Originally, Shortbread was made with Oat flour instead of Wheat. I use unbleached AP flour anyway, becuase for all the weird grains I have in my freezer, oat flour is not one of them. I have noticed a lot of recipes out there claim that rice flour is used for "traditional" recipes... This makes no sense to me, since shortbread was made with what was available in the kitchens at the time. I doubt very much that any Scottish woman had rice flour just lying around in the 1400's when most of the time they didn't even have wheat flour.

There are several advantages to using Oat flour, I suppose. Not only does it lower serum cholesterol, which kind of counteracts the effects of the Butter you are about to eat, but it is also lower in gluten. All butter contains at least a little water, even the European butter has water in it. Water forms gluten, so if you are using a flour that is low in gluten, then you will have a finer texture to your shortbread. As a bonus, oat flour also contains antioxidants that help your baked goods remain fresher for longer periods of time. Which makes a whole lotta sense if you are making Butter rich dough before the age of refrigeration. With all this, is it no wonder that the Scots used Oat flour for their delicious shortbread? I am sticking with AP flour though. ;)

Eggs - There are NO eggs in shortbread, well, at least not in Scottish Shortbread. There is also no flavoring, at all... No Vanilla... Butter is the flavoring of Scottish Shortbread, which is why the quality of the European butter you use is SO important. :) So please find a Butter that you like the flavor of. If you want a flavored shortbread, do what I do, use American butter, cause the European butter is way too expensive to cover up with extracts and such.

────────

* **Task requirements**:
[1] Can you repeat the shortbread text between "Originally, Shortbread was" and "have wheat flour.", inclusive, swapping "rice flour" for "barley flour"?
[2] How would you summarize the shortbread text in two sentences?
You can set the data aside; it isn't needed.

────────

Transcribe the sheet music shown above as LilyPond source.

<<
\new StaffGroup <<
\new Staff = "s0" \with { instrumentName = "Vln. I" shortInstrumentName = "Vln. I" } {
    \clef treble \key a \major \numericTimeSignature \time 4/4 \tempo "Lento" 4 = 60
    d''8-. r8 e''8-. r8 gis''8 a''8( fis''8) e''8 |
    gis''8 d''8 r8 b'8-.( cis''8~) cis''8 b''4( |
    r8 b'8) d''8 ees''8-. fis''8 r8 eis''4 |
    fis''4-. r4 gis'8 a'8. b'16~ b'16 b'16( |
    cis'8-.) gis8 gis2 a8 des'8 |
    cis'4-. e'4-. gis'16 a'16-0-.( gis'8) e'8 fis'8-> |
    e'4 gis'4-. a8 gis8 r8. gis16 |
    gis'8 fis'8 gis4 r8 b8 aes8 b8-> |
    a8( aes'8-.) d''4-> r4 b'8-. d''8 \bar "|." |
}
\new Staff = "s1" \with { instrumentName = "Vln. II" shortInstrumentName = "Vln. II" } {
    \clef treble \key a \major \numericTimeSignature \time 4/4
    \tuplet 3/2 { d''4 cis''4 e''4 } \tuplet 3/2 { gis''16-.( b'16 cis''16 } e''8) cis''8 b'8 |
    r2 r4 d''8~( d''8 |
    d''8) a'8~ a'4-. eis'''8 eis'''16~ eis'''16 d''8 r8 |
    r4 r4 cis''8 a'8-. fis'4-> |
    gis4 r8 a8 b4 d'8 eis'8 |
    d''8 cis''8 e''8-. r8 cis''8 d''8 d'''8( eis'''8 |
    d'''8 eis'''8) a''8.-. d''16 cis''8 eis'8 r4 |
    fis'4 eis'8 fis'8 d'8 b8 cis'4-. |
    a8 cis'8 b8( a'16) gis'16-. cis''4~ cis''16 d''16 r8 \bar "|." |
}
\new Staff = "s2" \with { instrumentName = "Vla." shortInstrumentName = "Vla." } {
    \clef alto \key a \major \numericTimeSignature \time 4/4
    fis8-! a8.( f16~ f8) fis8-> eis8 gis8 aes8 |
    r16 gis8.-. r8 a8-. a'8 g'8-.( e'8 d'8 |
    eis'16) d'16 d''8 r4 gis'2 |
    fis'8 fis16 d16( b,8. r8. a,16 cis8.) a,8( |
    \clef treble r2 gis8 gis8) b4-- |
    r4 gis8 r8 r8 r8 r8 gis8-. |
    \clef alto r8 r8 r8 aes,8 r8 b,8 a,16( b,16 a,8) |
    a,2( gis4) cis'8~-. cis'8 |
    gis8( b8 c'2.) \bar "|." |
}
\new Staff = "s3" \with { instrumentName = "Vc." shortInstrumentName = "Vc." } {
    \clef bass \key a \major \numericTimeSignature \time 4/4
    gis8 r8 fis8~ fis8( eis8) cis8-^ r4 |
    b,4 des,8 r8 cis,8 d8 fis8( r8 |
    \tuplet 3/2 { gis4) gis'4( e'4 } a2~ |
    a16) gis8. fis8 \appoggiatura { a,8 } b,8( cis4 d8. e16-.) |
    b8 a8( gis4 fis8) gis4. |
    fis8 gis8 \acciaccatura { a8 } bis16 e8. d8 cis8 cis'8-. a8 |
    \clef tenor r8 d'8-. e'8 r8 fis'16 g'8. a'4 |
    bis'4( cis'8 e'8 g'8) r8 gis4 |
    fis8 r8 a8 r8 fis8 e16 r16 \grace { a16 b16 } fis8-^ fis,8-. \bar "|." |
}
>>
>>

────────

* **Solved problems**:
[1]
Originally, Shortbread was made with Oat flour instead of Wheat. I use unbleached AP flour anyway, becuase for all the weird grains I have in my freezer, oat flour is not one of them. I have noticed a lot of recipes out there claim that barley flour is used for "traditional" recipes... This makes no sense to me, since shortbread was made with what was available in the kitchens at the time. I doubt very much that any Scottish woman had barley flour just lying around in the 1400's when most of the time they didn't even have wheat flour.

[2] Shortbread was originally made with oat flour, which is lower in gluten for a finer texture and keeps baked goods fresher, though the writer uses unbleached AP flour instead. Scottish shortbread contains no eggs and no flavoring, so the quality of the butter matters most, and the writer uses American butter for flavored versions since European butter is too expensive to cover with extracts.